I have spent the past 35 years pursuing this field approach in general relativity on the way that quantum mechanics emerges as a mathematical approximation for an entirely different field theory of matter–a theory rooted in Einstein's theory of general relativity–both mathematically and conceptually. I have found, in this research program, that the generally covariant theory of matter, that quantum mechanics emerges from, as a linear approximation, is a field theory of inertia. I have found that this is an essential ingredient in any unified theory because not only does general relativity logically imply that we must unify the forces of nature, representing the actions of matter on other matter, it also implies that we must include the reaction of the latter to the former, in a truly closed system.
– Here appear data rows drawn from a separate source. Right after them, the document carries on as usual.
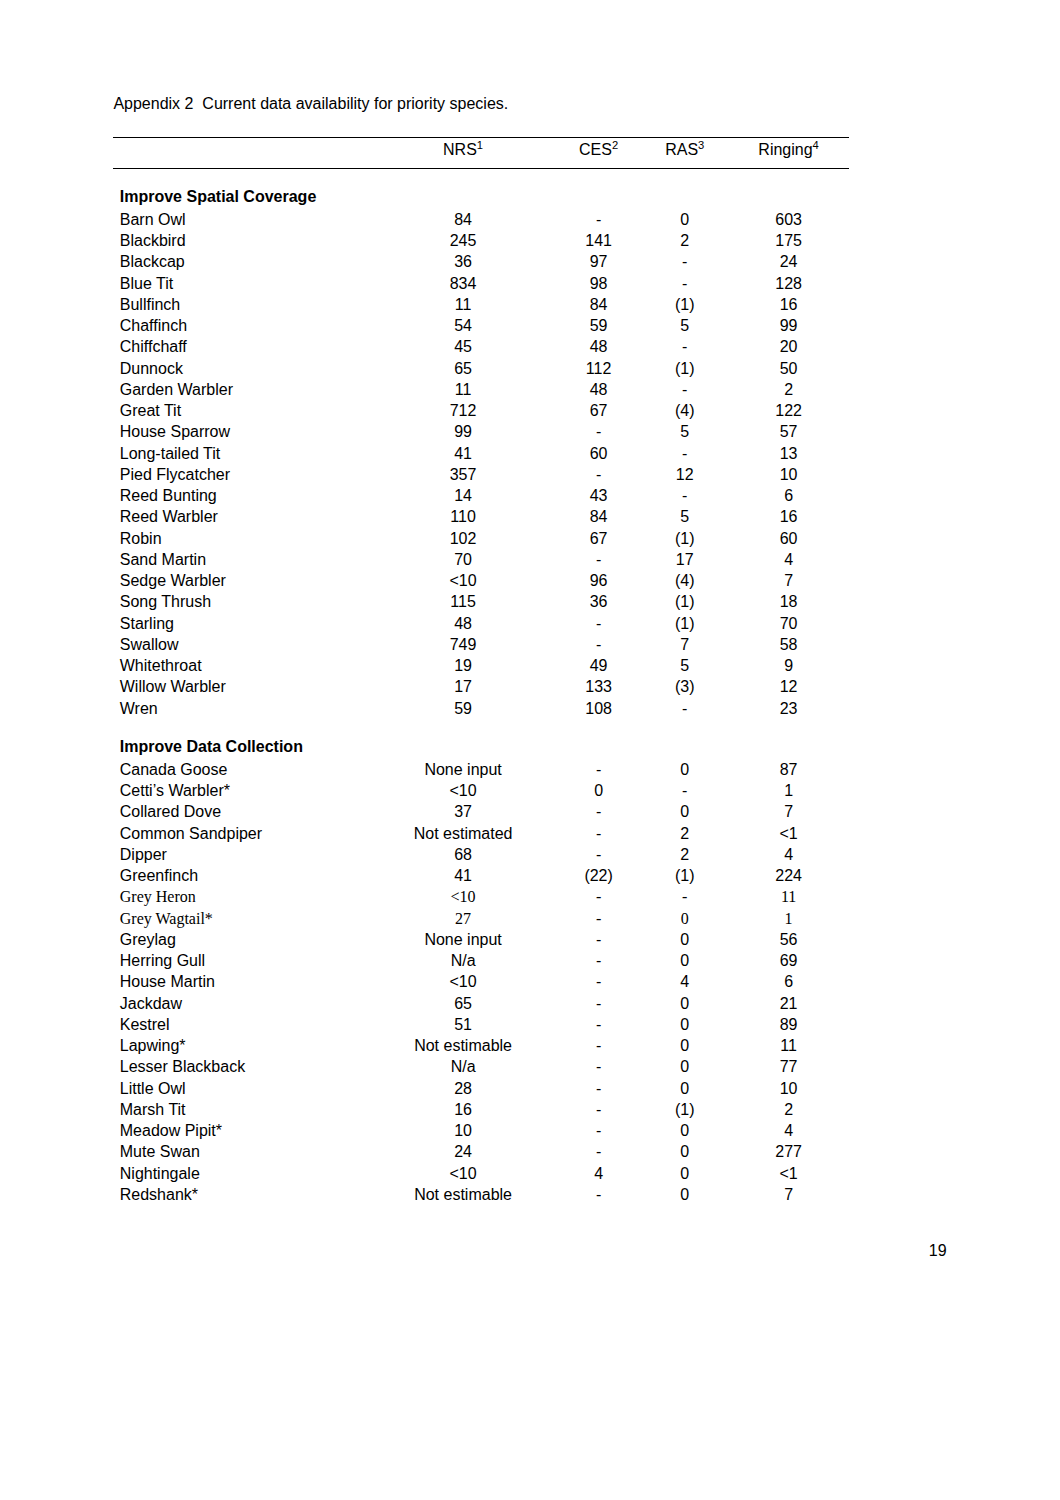Appendix 2 Current data availability for priority species.
| | NRS 1 | CES 2 | RAS 3 | Ringing 4 |
| --- | --- | --- | --- | --- |
| Improve Spatial Coverage |
| Barn Owl | 84 | - | 0 | 603 |
| Blackbird | 245 | 141 | 2 | 175 |
| Blackcap | 36 | 97 | - | 24 |
| Blue Tit | 834 | 98 | - | 128 |
| Bullfinch | 11 | 84 | (1) | 16 |
| Chaffinch | 54 | 59 | 5 | 99 |
| Chiffchaff | 45 | 48 | - | 20 |
| Dunnock | 65 | 112 | (1) | 50 |
| Garden Warbler | 11 | 48 | - | 2 |
| Great Tit | 712 | 67 | (4) | 122 |
| House Sparrow | 99 | - | 5 | 57 |
| Long-tailed Tit | 41 | 60 | - | 13 |
| Pied Flycatcher | 357 | - | 12 | 10 |
| Reed Bunting | 14 | 43 | - | 6 |
| Reed Warbler | 110 | 84 | 5 | 16 |
| Robin | 102 | 67 | (1) | 60 |
| Sand Martin | 70 | - | 17 | 4 |
| Sedge Warbler | <10 | 96 | (4) | 7 |
| Song Thrush | 115 | 36 | (1) | 18 |
| Starling | 48 | - | (1) | 70 |
| Swallow | 749 | - | 7 | 58 |
| Whitethroat | 19 | 49 | 5 | 9 |
| Willow Warbler | 17 | 133 | (3) | 12 |
| Wren | 59 | 108 | - | 23 |
| Improve Data Collection |
| Canada Goose | None input | - | 0 | 87 |
| Cetti’s Warbler* | <10 | 0 | - | 1 |
| Collared Dove | 37 | - | 0 | 7 |
| Common Sandpiper | Not estimated | - | 2 | <1 |
| Dipper | 68 | - | 2 | 4 |
| Greenfinch | 41 | (22) | (1) | 224 |
| Grey Heron | <10 | - | - | 11 |
| Grey Wagtail* | 27 | - | 0 | 1 |
| Greylag | None input | - | 0 | 56 |
| Herring Gull | N/a | - | 0 | 69 |
| House Martin | <10 | - | 4 | 6 |
| Jackdaw | 65 | - | 0 | 21 |
| Kestrel | 51 | - | 0 | 89 |
| Lapwing* | Not estimable | - | 0 | 11 |
| Lesser Blackback | N/a | - | 0 | 77 |
| Little Owl | 28 | - | 0 | 10 |
| Marsh Tit | 16 | - | (1) | 2 |
| Meadow Pipit* | 10 | - | 0 | 4 |
| Mute Swan | 24 | - | 0 | 277 |
| Nightingale | <10 | 4 | 0 | <1 |
| Redshank* | Not estimable | - | 0 | 7 |
19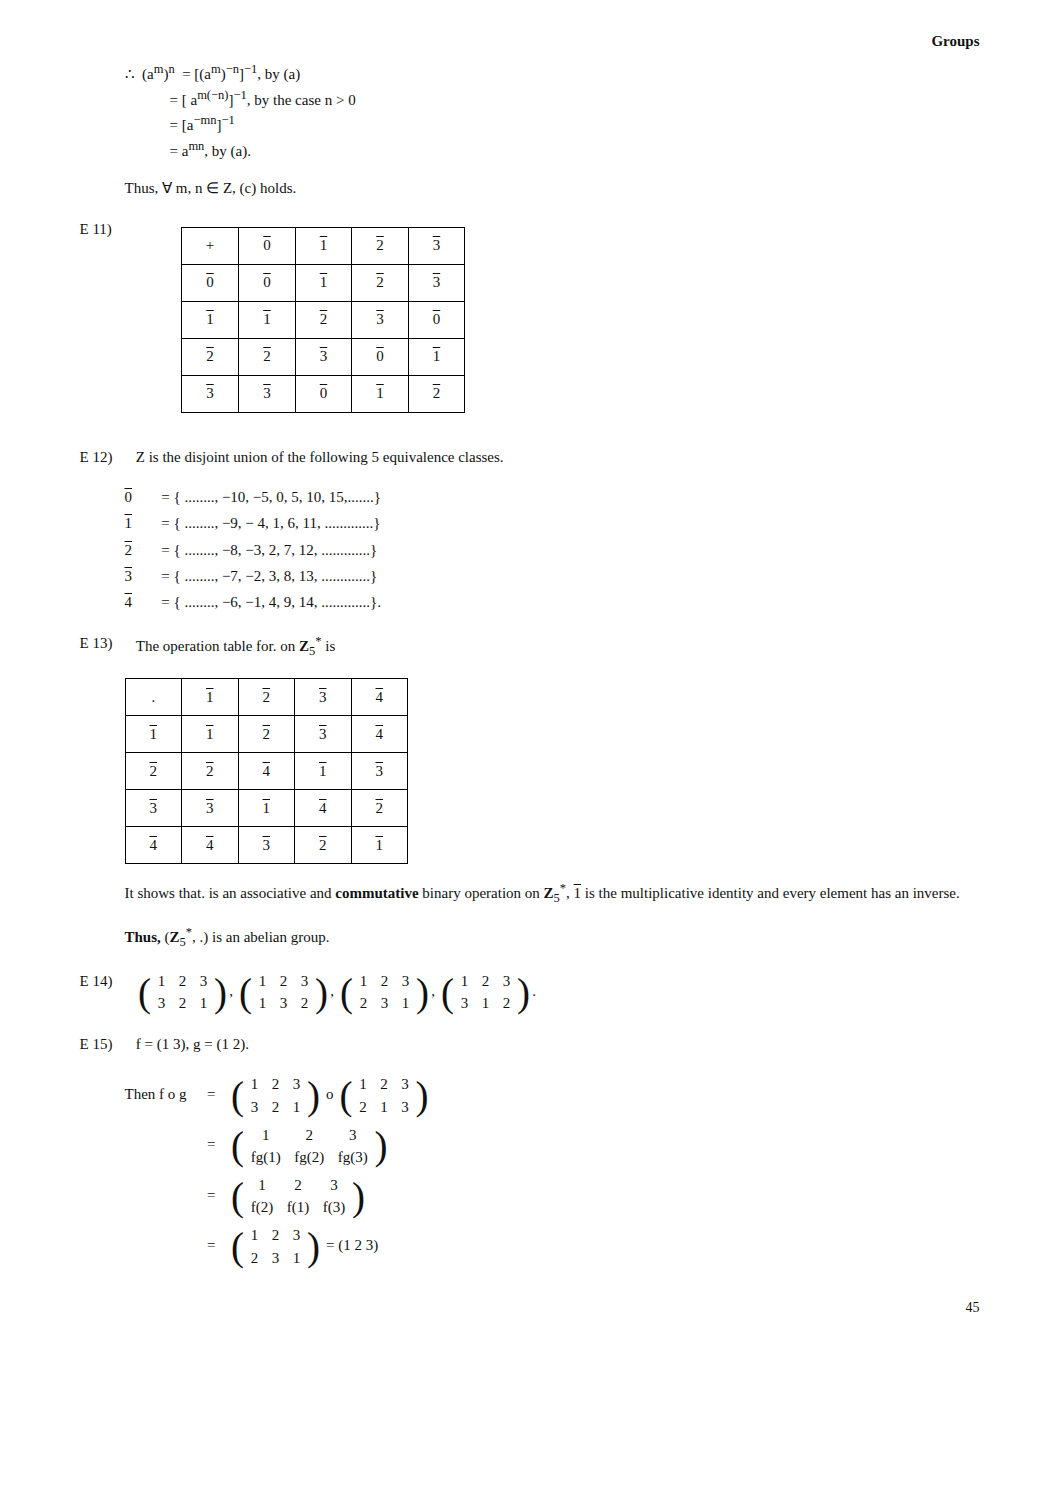Groups
∴ (am)n = [(am)−n]−1, by (a)
= [ am(−n)]−1, by the case n > 0
= [a−mn]−1
= amn, by (a).
Thus, ∀ m, n ∈ Z, (c) holds.
E 11)
| + | 0 | 1 | 2 | 3 |
| --- | --- | --- | --- | --- |
| 0 | 0 | 1 | 2 | 3 |
| 1 | 1 | 2 | 3 | 0 |
| 2 | 2 | 3 | 0 | 1 |
| 3 | 3 | 0 | 1 | 2 |
E 12) Z is the disjoint union of the following 5 equivalence classes.
0 = { ........, −10, −5, 0, 5, 10, 15,.......}
1 = { ........, −9, − 4, 1, 6, 11, .............}
2 = { ........, −8, −3, 2, 7, 12, .............}
3 = { ........, −7, −2, 3, 8, 13, .............}
4 = { ........, −6, −1, 4, 9, 14, .............}.
E 13) The operation table for. on Z5* is
| . | 1 | 2 | 3 | 4 |
| --- | --- | --- | --- | --- |
| 1 | 1 | 2 | 3 | 4 |
| 2 | 2 | 4 | 1 | 3 |
| 3 | 3 | 1 | 4 | 2 |
| 4 | 4 | 3 | 2 | 1 |
It shows that. is an associative and commutative binary operation on Z5*, 1 is the multiplicative identity and every element has an inverse.
Thus, (Z5*, .) is an abelian group.
E 14) (
| 1 | 2 | 3 |
| 3 | 2 | 1 |
), (
| 1 | 2 | 3 |
| 1 | 3 | 2 |
), (
| 1 | 2 | 3 |
| 2 | 3 | 1 |
), (
| 1 | 2 | 3 |
| 3 | 1 | 2 |
).
E 15) f = (1 3), g = (1 2).
Then f o g= (
| 1 | 2 | 3 |
| 3 | 2 | 1 |
) o (
| 1 | 2 | 3 |
| 2 | 1 | 3 |
)
= (
| 1 | 2 | 3 |
| fg(1) | fg(2) | fg(3) |
)
= (
| 1 | 2 | 3 |
| f(2) | f(1) | f(3) |
)
= (
| 1 | 2 | 3 |
| 2 | 3 | 1 |
) = (1 2 3)
45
It is an ingredient in a unified field theory that Einstein and Schrodinger did not yet consider in rigorous terms, as I did, yet an ingredient that I feel is essential to complete the theory.
I have written two monographs that summarize my research program (until 1986): General Relativity and Matter (Reidel, 1982) and Quantum Mechanics from General Relativity (Reidel, 1986). A nonmathematical discussion of the meaning of relativity theory was presented in my book, Relativity In Our Time (Taylor&Francis, 1993).
I would welcome any discussion on this subject (whether or not argumentative) in this medium of communication. I can be reached via the Contact page.
I strongly beleive that it is essential to resolve this problem of the dichotomy between the quantum and relativity theories before we can make any genuine progress in physics. I beleive that, if I haven't made any major mistakes, I have taken several positive steps toward this goal in my research program. Other approaches to resolve this problem, equally rigorous (both logically and mathematically) should also be considered seriously. But pretending that the problem does not exist does not help us to make real progress in physics!